— Selected text —
____________

When I was in my late 40s, the consulting firm of which I was a partner offered me a leadership role in the United States. It was an attractive opportunity with considerable responsibility, but it did involve uprooting myself and my family from our happy and settled lives in the UK, and moving somewhere much less familiar, where I had no established network or reputation. In the end, what clinched my decision to accept the offer were the words of a friend who suggested that “this will extend the peak of your career”.

I remember thinking at the time “when is the peak of a career?” The answer for most of us has probably been somewhere in our forties or fifties. But as we approach the era of the 100-Year Life – enabled by the miracles of modern medicine – this may start to seem a curiously outdated orthodoxy. Why would our careers peak when we are half-way through our life, with so much more to give?

More of us are now thinking not just about how we can extend the peaks of our careers, but about what to do with the second half if we are to live a fully-rounded life. And the answer is often “something different”, a path forward that exposes us to new walks of life and expands our horizons. We’re not just content to carry on doing the same old thing, to cash in on whatever specialist expertise and reputation we may have accumulated, to build upon the platform we’ve already established. We’re thinking more creatively than that – emboldened by the observation that we have more time than we thought, even if not as much as we’d like.

So we are designing the later chapters of our life around what I call The Mosaic Principle – the concept that life, personally and professionally, is lived to the fullest as a mosaic, a rich, colorful and diverse set of experiences that provide purpose, meaning, happiness and success. We are also learning about how to enable a well-lived second half – the principles that should guide us as we approach the later stages of our formal career, as well the “active retirement” that can follow? My research among people who have successfully confronted this challenge in their life and career highlights four principles that seem to be especially important.

First, it seems to be more important than ever to do things that we really care about – for which we have a strong sense of passion and purpose. As the psychiatrist Viktor Frankl observes “the greatest task for any person is to find meaning in life” – and this becomes ever more urgent and intense with the passage of time. We have less tolerance for things that distract us with triviality, let alone that offend us morally. For example, later this year the Financial Times columnist Lucy Kellaway will end her distinguished journalistic career in her late 50s, and begin training as a mathematics teacher – pursuing her long-held personal passion for education.

Second, it’s important to bring something to the party, even as we seek to move into less familiar territory. We may be turning our backs on narrowly defined specialist expertise, but we don’t want to seem like a “jack-of-all-trades, master-of-none”. So we look for different ways of applying the intellectual thread that we have developed over the years – perhaps by moving from business into government or the non-profit sector, or vice versa. And we think hard about how to transfer specific and valuable skills from one walk of life to another – as the banker and former journalist Steve Rattner did when he became President Obama’s “auto czar” at the height of the economic crisis.

____________

— Input data —
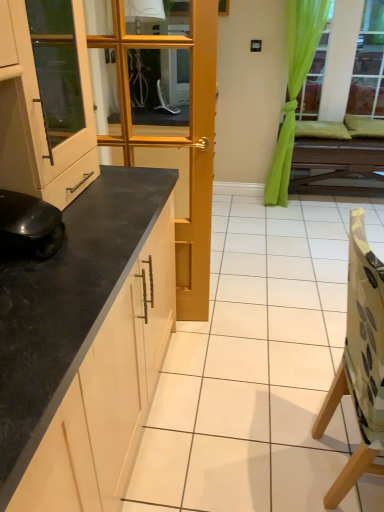
Question: Is black matte robot vacuum cleaner at lower left inside the boundaries of matte white cabinet at left, or outside?

Choices:
 (A) outside
 (B) inside

Answer: (A)

Question: In terms of width, does black matte robot vacuum cleaner at lower left look wider or thinner when compared to matte white cabinet at left?

Choices:
 (A) wide
 (B) thin

Answer: (B)

Question: Based on their relative distances, which object is nearer to the black granite countertop at left?

Choices:
 (A) green fabric curtain at upper right
 (B) camouflage fabric chair at right
 (C) wooden door at center
 (D) black matte robot vacuum cleaner at lower left
 (E) wooden table at center

Answer: (D)

Question: Based on their relative distances, which object is nearer to the camouflage fabric chair at right?

Choices:
 (A) green fabric curtain at upper right
 (B) black matte robot vacuum cleaner at lower left
 (C) wooden table at center
 (D) matte white cabinet at left
 (E) wooden door at center

Answer: (B)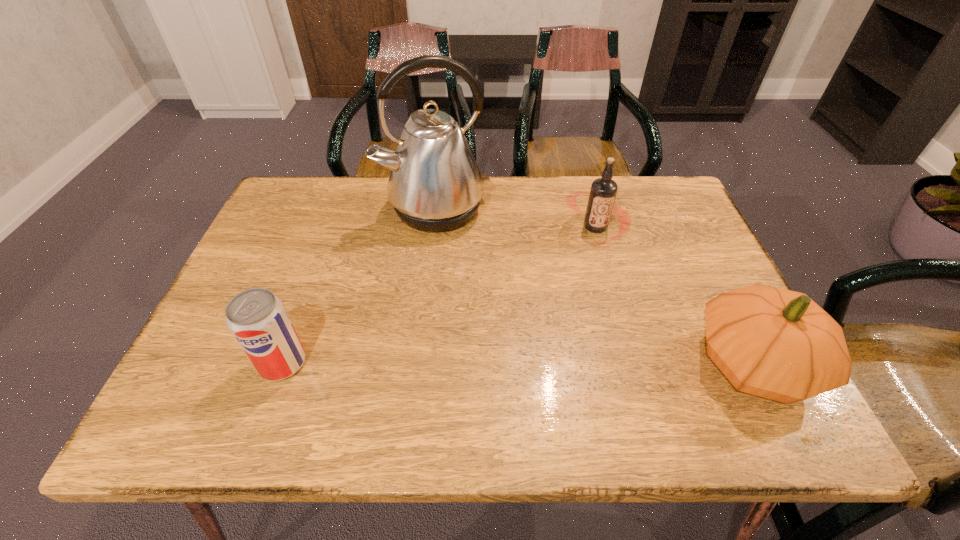
Where is `soda`? The height and width of the screenshot is (540, 960). soda is located at coordinates (256, 317).

Where is `the rightmost object`? the rightmost object is located at coordinates (779, 344).

At what (x,y) coordinates should I click in order to perform the action: click on the second object from right to left. Please return your answer as a coordinate pair (x, y). The image size is (960, 540). Looking at the image, I should click on (603, 191).

At what (x,y) coordinates should I click in order to perform the action: click on the third object from right to left. Please return your answer as a coordinate pair (x, y). Image resolution: width=960 pixels, height=540 pixels. Looking at the image, I should click on (435, 185).

Where is `kettle`? kettle is located at coordinates (435, 185).

You are a GUI agent. You are given a task and a screenshot of the screen. Output one action in this format:
    pyautogui.click(x=<x>, y=<y>)
    Task: Click on the vacant position located 0.210m on the right of the leftmost object
    This screenshot has height=540, width=960.
    Given the screenshot: What is the action you would take?
    pyautogui.click(x=409, y=363)

The height and width of the screenshot is (540, 960). What are the coordinates of `free space located on the label of the root beer` in the screenshot? It's located at (581, 355).

This screenshot has width=960, height=540. In order to click on vacant area located on the label of the root beer in this screenshot , I will do `click(582, 344)`.

The width and height of the screenshot is (960, 540). In order to click on free space located 0.120m on the label of the root beer in this screenshot , I will do `click(588, 280)`.

Find the location of a particular element. The image size is (960, 540). free space located from the spout of the tallest object is located at coordinates (470, 269).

____________

— Required work —
Please resume the essay on the Mosaic Principle and the second half of a career, picking up right after its last sentence. The entries have no role in this work.

— Answer below —
Third, we widen our approach to building and applying personal networks – seeking to extend the range of people with whom we interact, whom we seek to help and from whom we ask for help ourselves. At the traditional peak of our career, we may have interacted with a relatively narrow set of people – colleagues with whom we work on a day-to-day basis and with whom we have strong ties. But as we broaden our aspirations in the second half, we find it just as meaningful and valuable to interact with people we know less well, with whom we have weak ties. And research shows that we may get extra benefit from reviving previously dormant ties – people whom we once knew, but with whom we have lost touch.

Finally, we draw inspiration from the words of Louis Pasteur – “in the field of human observation, chance favours the prepared mind”. In the second half of life, we need to prepare our mind for new and different opportunities. Some of these may come completely out of the blue – like when Michael Ignatieff, a long-time academic, was offered the opportunity to lead a political party in his native Canada. His venture into politics did not end in triumph – but Ignatieff concluded that it was better to have tried than “to have lived a defensive life. A defensive life is not a life fully lived”.

Now in my late 50s, I have no desire to retire any time soon. In the last few years, I have changed jobs twice, undertaken a number of nonprofit roles, traveled widely, conducted an extensive research project, and written a book – on which this article is based. Like many of my contemporaries, I anticipate further chapters ahead, and I will continue to apply The Mosaic Principle as I approach each one.

Nick Lovegrove is the author of The Mosaic Principle: The Six Dimensions of a Successful Life and Career, published in the UK by Profile Books.